=== DATA EXCERPTS ===

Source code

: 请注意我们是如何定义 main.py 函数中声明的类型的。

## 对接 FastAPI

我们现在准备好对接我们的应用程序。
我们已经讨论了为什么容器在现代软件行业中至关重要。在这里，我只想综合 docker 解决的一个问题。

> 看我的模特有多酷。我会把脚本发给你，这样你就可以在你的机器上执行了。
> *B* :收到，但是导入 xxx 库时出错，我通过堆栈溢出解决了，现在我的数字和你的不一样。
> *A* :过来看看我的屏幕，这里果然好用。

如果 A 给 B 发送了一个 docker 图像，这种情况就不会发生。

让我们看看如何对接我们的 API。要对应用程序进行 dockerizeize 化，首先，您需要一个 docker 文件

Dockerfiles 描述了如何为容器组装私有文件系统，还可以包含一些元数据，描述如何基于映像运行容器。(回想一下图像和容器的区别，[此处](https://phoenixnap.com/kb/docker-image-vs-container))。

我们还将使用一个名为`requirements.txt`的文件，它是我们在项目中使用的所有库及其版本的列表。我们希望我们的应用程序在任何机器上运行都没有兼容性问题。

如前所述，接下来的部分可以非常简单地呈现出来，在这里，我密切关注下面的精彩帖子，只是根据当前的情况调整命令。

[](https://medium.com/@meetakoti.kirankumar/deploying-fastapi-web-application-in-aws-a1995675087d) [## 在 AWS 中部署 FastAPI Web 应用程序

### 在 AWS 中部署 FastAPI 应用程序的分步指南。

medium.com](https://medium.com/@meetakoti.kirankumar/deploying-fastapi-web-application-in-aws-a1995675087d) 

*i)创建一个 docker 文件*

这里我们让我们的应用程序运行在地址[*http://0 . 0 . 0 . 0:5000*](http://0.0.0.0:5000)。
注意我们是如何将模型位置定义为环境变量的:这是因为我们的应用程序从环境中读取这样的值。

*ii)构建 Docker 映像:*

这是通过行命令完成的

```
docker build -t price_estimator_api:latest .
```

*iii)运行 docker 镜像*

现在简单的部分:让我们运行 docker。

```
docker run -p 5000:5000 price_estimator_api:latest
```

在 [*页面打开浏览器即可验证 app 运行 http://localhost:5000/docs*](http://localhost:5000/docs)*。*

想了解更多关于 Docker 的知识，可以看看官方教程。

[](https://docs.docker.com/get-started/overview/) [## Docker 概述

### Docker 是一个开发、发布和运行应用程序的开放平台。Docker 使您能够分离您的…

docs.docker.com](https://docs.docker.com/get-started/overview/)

===

> **DESCRIPTION OF THE TASK**
I'd like the lines above from the one with "## 对接 FastAPI" up to and including the one with "如果 A 给 B 发送了一个 docker 图像，这种情况就不会发生。" copied exactly, with no other lines.

> **SOLUTION FOR THIS TASK**
## 对接 FastAPI

我们现在准备好对接我们的应用程序。
我们已经讨论了为什么容器在现代软件行业中至关重要。在这里，我只想综合 docker 解决的一个问题。

> 看我的模特有多酷。我会把脚本发给你，这样你就可以在你的机器上执行了。
> *B* :收到，但是导入 xxx 库时出错，我通过堆栈溢出解决了，现在我的数字和你的不一样。
> *A* :过来看看我的屏幕，这里果然好用。

如果 A 给 B 发送了一个 docker 图像，这种情况就不会发生。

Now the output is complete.